In 1977, Deerfield upset St. Laurence 14-0 in the semifinals but lost to East Leyden 8-0 for the Class 5A title. The game was played in a wind chill of 64 degrees below zero. "It was the only time I remember when I was coaching that midway in the third quarter I said to myself: 'I don't care who wins this game. Get me off this sideline.' That's how cold it was," Adams said.
East Leyden ran a wishbone. The Eagles threw only one pass. Jim Benedetto carried 28 times for 114 yards. After a 16-yard punt, he scored the only touchdown on a three-yard run with 2:49 left in the third quarter, capping a 39-yard drive. Deerfield' misdirection couldn't get untracked on the slippery surface. Leading rusher Bob Kartheiser was limited to 45 yards in 18 rushes. Deerfield's defense was anchored by tackle John Murphy.
In 1981, Deerfield won its first three playoff assignments by margins of 49-7, 44-21 and 24-0 but lost in the Class 5A final to Joliet Catholic 8-7. Jim Stadler scored on a 53-yard interception return with 10:44 left in the third quarter but Joliet Catholic bounced back as Andy Bebar (26 carries, 113 yards) scored on a seven-yard run and Tom Seneker ran for a two-point conversion with 6:27 left in the period.

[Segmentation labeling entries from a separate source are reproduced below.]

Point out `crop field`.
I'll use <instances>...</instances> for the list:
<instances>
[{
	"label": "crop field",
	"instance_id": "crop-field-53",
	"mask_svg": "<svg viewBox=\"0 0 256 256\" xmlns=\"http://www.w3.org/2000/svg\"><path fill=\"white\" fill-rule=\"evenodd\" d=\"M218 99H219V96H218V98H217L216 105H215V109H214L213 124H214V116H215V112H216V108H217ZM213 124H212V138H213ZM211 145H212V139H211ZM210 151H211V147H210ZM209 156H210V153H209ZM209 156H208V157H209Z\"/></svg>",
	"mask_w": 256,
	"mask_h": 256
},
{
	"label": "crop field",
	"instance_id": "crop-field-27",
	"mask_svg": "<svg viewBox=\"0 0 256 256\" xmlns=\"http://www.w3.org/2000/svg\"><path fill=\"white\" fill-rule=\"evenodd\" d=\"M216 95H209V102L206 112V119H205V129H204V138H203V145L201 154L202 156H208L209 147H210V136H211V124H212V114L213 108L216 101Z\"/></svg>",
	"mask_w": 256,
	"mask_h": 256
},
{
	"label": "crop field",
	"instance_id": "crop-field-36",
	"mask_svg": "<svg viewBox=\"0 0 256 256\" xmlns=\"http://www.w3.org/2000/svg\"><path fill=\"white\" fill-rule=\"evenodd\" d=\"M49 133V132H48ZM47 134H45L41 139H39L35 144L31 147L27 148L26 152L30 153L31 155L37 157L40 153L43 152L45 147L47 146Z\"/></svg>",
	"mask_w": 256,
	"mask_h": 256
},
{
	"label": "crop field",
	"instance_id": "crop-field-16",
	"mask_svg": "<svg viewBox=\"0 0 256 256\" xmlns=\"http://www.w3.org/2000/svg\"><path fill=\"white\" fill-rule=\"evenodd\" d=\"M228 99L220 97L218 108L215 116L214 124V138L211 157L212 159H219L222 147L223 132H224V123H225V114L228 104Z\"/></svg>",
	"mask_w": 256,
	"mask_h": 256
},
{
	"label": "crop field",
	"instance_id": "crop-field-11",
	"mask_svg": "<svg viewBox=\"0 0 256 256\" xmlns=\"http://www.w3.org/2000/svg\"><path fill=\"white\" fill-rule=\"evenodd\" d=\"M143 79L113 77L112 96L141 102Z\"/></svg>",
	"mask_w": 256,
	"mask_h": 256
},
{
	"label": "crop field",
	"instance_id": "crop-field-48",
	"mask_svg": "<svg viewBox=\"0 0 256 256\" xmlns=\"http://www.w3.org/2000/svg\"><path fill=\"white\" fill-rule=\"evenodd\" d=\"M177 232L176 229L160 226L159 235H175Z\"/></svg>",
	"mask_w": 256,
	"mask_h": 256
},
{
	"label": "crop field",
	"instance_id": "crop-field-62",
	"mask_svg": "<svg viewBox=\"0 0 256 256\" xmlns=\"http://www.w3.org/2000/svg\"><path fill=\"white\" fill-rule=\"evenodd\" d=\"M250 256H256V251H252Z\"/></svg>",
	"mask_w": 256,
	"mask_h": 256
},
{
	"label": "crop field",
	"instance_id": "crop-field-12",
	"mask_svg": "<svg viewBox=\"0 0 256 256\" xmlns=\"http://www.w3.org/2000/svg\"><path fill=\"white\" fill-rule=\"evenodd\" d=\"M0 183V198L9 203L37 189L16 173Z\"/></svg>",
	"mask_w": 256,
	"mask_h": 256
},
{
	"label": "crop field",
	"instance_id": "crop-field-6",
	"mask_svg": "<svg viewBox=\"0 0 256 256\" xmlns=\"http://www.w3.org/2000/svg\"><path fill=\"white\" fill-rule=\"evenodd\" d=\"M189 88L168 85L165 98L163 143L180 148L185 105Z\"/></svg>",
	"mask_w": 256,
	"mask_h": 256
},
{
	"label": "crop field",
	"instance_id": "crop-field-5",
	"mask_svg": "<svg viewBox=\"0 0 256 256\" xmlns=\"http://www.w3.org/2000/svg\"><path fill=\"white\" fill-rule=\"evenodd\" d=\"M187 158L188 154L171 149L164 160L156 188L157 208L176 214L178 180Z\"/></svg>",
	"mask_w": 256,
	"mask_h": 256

Deerfield had a chance to win in the closing seconds. The Warriors marched 80 yards to Joliet Catholic's 10. Then Stadler, the quarterback, was injured. On fourth-and-three from the left hash mark, Adams called for a field goal. It sailed wide right.
In 1984, Deerfield won its first three playoff games by margins of 21-0, 28-0 and 43-22 but fell to Peoria Richwoods 21-14 in the state final. Bill Crawford rushed for 147 yards and two touchdowns and Jim Franks gained 123 yards for the Warriors, who led 14-7 in the third quarter. But Richwoods, behind quarterback Greg Peeler and running back Kevin Hattendorf, rallied to win. Hattendorf scored in the third quarter and with 4:22 to play to turn the tide.